Dari grafik diatas, alasan "karena saya ngefans sama sutradaranya" merupakan alasan paling minor (cuma 5.26%). Beberapa sutradara seperti Joko Anwar, Riri Riza, Upi, Nia Dinata dari perfilman Indonesia, hingga nama besar seperti Quentin Tarantino, Guilermo Del Toro, dan James Wan selalu punya 'signature' khas pada karya yang mereka buat. Film-film mereka punya ciri khusus yang hanya bisa dilakukan oleh sutradara sekaliber mereka. Mungkin itulah alasan kenapa 2 responden minoritas ini mengaku nonton sebuah film karena reputasi sutradaranya. Kakak kelas saya, Dimas, adalah salah satu orang yang punya kekaguman khusus sama filmnya Tarantino dan Coen Brothers, karena skrip mereka emang keren parah.

Sementara itu, alasan terbanyak dari responden (65.79%) kenapa akhirnya menonton sebuah film adalah karena Trailer (cuplikan) film yang bikin penasaran. Alasan terbanyak kedua adalah karena jalan cerita yang menarik (52.63%). Ini seharusnya menjadi pelajaran bagi sineas Indonesia untuk menyuguhkan jalan cerita yang lebih baik dan tentu saja : buatlah trailer film yang memikat sehingga penonton penasaran untuk nonton. Sedihnya, setiap kali nonton trailer film Indonesia (baik di Youtube maupun di bioskop sebelum film diputar) bukannya bikin penasaran mau nonton tapi malah bikin nggerundel dan kasihan sama filmnya. Para produser banyak yang belum ngerti potensi sebuah trailer sebagai alat promosi. Para PH masih menggunakan rumus gabungin-aja-semua-adegan-dalam-satu-film-kasih-judul-ya-udah-kelar. Trailer film Sunshine Becomes You, misalnya. Ini trailer apa film pendek? Ngapain juga nonton filmnya kalo trailer berdurasi 3 menitan ini udah menunjukkan intisari cerita? Tapi ya sudah. Mari kita kulik hal itu di lain  posting.

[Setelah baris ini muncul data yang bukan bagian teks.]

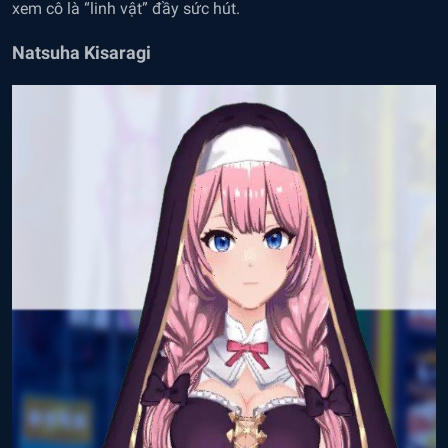
xem cô là “linh vật” đầy sức hút.
Natsuha Kisaragi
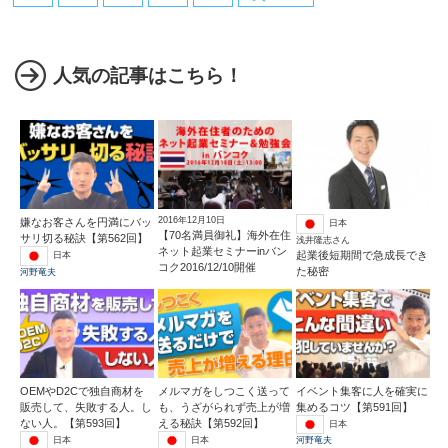
人気の記事はこちら！
2016年12月10日
嫌なお客さんを円満にバッ
日本
【70名満員御礼】海外在住
サリ切る秘訣【第562回】
浅井隆志さん
ネット起業セミナーinバン
起業後短期間で急成長でき
日本
コク2016/12/10開催
た秘密
河野竜夫
OEMやD2Cで独自商材を
メルマガをしつこく送って
イベント集客に人を確実に
販売して、失敗する人。し
も、うざがられず売上が増
集めるコツ【第591回】
ない人。【第593回】
える秘訣【第592回】
日本
日本
日本
河野竜夫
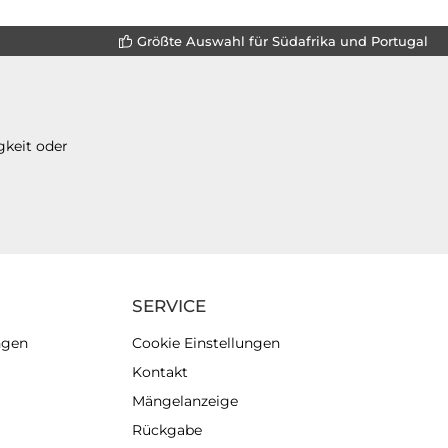
Größte Auswahl für Südafrika und Portugal
gkeit oder
SERVICE
ngen
Cookie Einstellungen
Kontakt
Mängelanzeige
Rückgabe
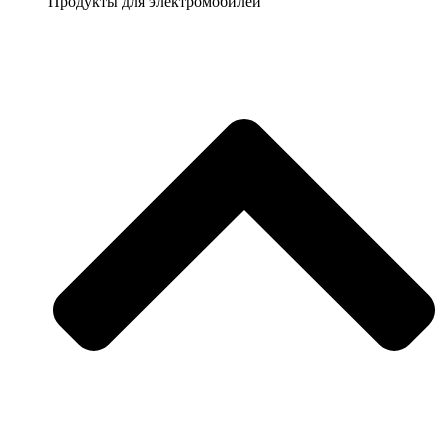
Продукты для электромобилей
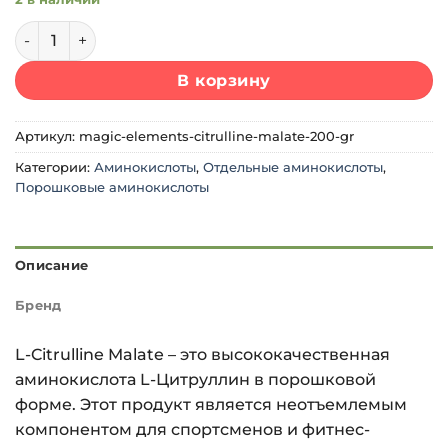
Количество товара Magic Elements Citrulline Malate (200 
В корзину
Артикул:
magic-elements-citrulline-malate-200-gr
Категории:
Аминокислоты
,
Отдельные аминокислоты
,
Порошковые аминокислоты
Описание
Бренд
L-Citrulline Malate – это высококачественная
аминокислота L-Цитруллин в порошковой
форме. Этот продукт является неотъемлемым
компонентом для спортсменов и фитнес-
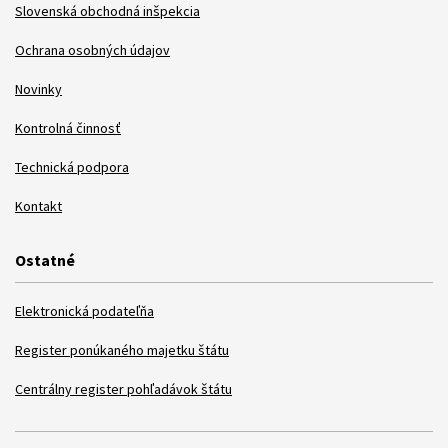
Slovenská obchodná inšpekcia
Ochrana osobných údajov
Novinky
Kontrolná činnosť
Technická podpora
Kontakt
Ostatné
Elektronická podateľňa
Register ponúkaného majetku štátu
Centrálny register pohľadávok štátu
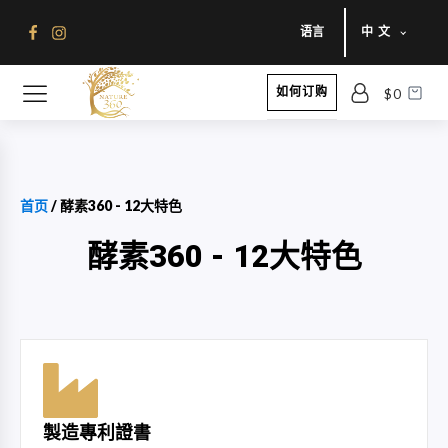
语言
中文
如何订购
$
0
首页
/ 酵素360 - 12大特色
酵素360 - 12大特色
製造專利證書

Sementara itu, inilah jawaban open-ended :
- Ga ada kerjaan lain hahaha ((hey, gabut kau ya..))
- kesamaan ideologi dengan insan film ybs, iseng dapet pas nyari channel tv ternyata bagus juga
- film dari sekuel sebelumnya yg endingnya bikin penasaran jadi harus ntn film selanjutnya ((ya ini juga trik yang sering dipakai para produser sih. Bikin ending yang sequel-able))

Pertanyaan #7 : Dimana biasanya kamu menonton film?
a. Di bioskop lah. Layarnya gede, sekalian cuci mata. (dipilih 18 responden)
b. Di televisi. Kebetulan langganan HBO dan Netflix sih. (0 responden)
c. Di rumah, biasanya nyewa DVD atau beli VCD, terus maraton film deh. (dipilih 8 responden)
d. Di kos-kosan, nonton sama pacar. Jangan lupa matiin lampu. (dipilih 1 responden)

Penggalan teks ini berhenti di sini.